Cuban commercial fishing vessel in the Gulf of MexicoCuba does have a commercial fishing fleet, but fishermen principally use hook and line, so unlike nets and trawls which result in catching just about everything, fishing in Cuba is highly selective. In contrast, more than 80 percent of what’s caught in U.S. Gulf of Mexico shrimp trawls is not shrimp — it’s small finfish and other creatures collectively known as “bycatch” that represent the unforgivable waste of this fishing practice. Cuba is now phasing out all bottom trawling on its continental shelf.
In the early days of the revolution, President Fidel Castro declared, “Not one drop of water to the sea,” a call to action to dam rivers and streams in order to divert water for use in agriculture and population centers. Reducing fresh water input upset the delicate balance of fresh and salt water in Cuba’s estuaries, resulting in the disappearance of populations intolerant to the saltier waters, such as the white shrimp. In another way, however, this policy may have inadvertently served to help reefs by reducing the transport of fertilizers and pesticides to the reefs. Use of fertilizers and pesticides has dropped dramatically since the withdrawal of the Soviet Union. Given that nutrient pollution is a key factor in the growth of coral-smothering algae, this may also be an important factor.
In countless ways, the island of Cuba is unique.
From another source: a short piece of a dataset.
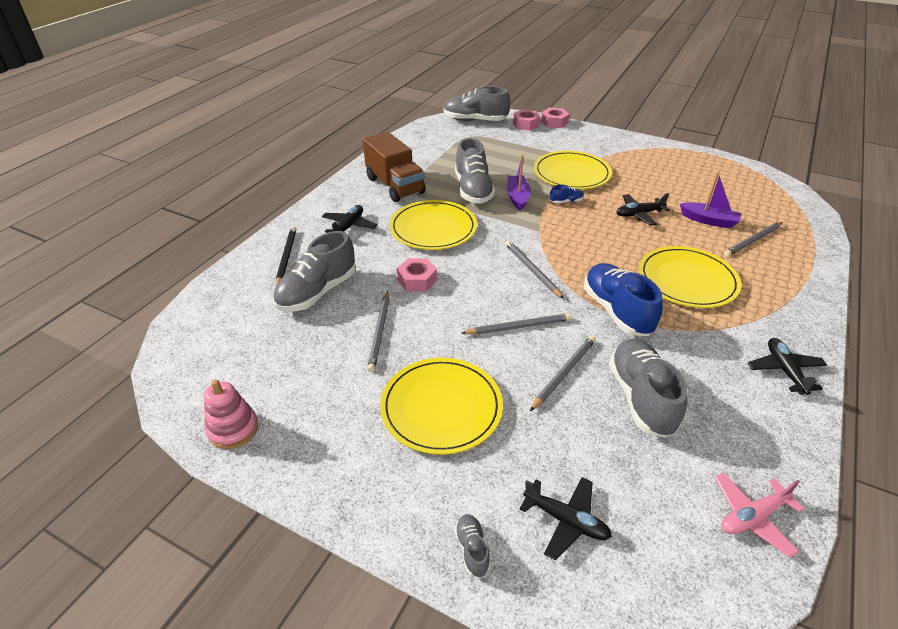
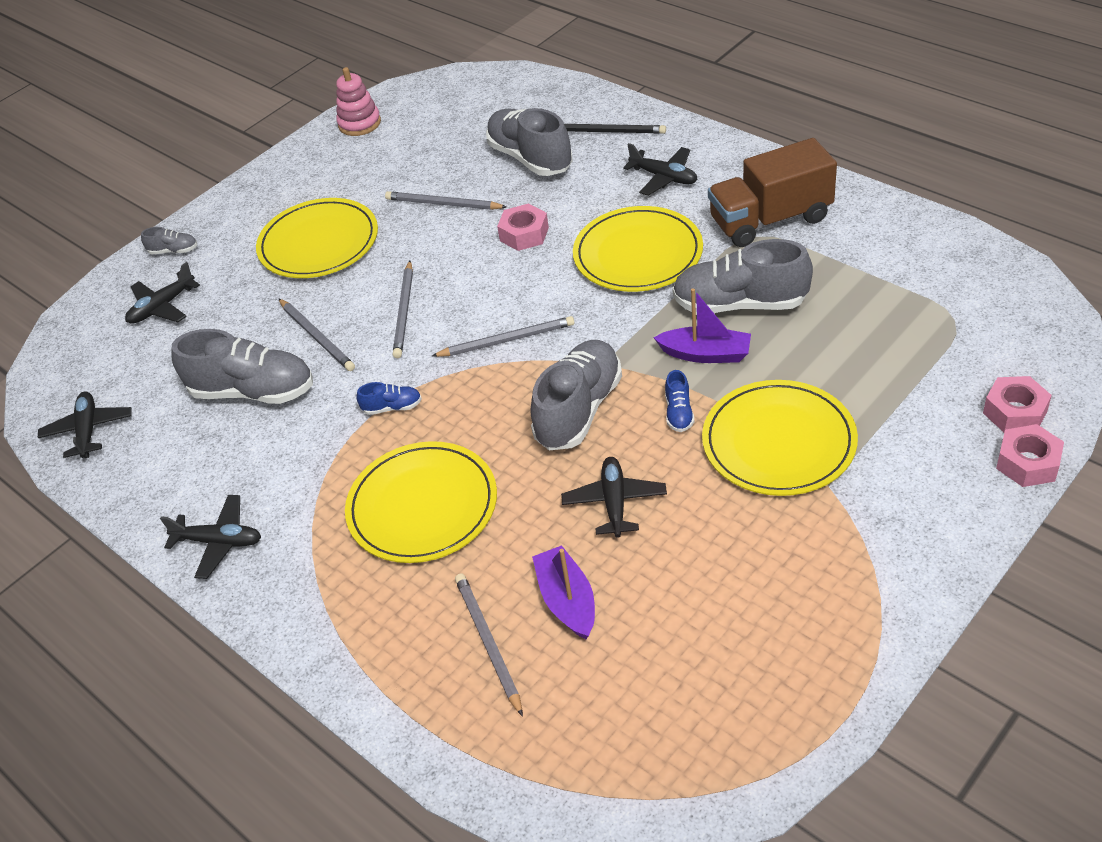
camera: 110 degrees right, 5 degrees up
(475, 120) = (1034, 334): grey shoe -> grey shoe (579, 410)
(617, 311) = (392, 407): blue shoe -> blue shoe, size x0.44
(709, 220) = (567, 600): purple boat -> purple boat turned 120 degrees clockwise
(752, 517) = (88, 430): pink plane -> black plane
And when it comes to coral reefs, Cuba is again, unique. Here an island of thriving corals flourishes amid a world of corals dying and disappearing. In this mysterious corner of the Gulf of Mexico where time seems to have stopped, I find hope. Hope that the rich ecosystems of this beautiful island will endure. And I find hope that Cuba’s coral reefs might share some of their tantalizing secrets, secrets that can offer clues to protecting and restoring coral reefs elsewhere, including a special place I still remember in the Florida Keys, just 90 miles to the north.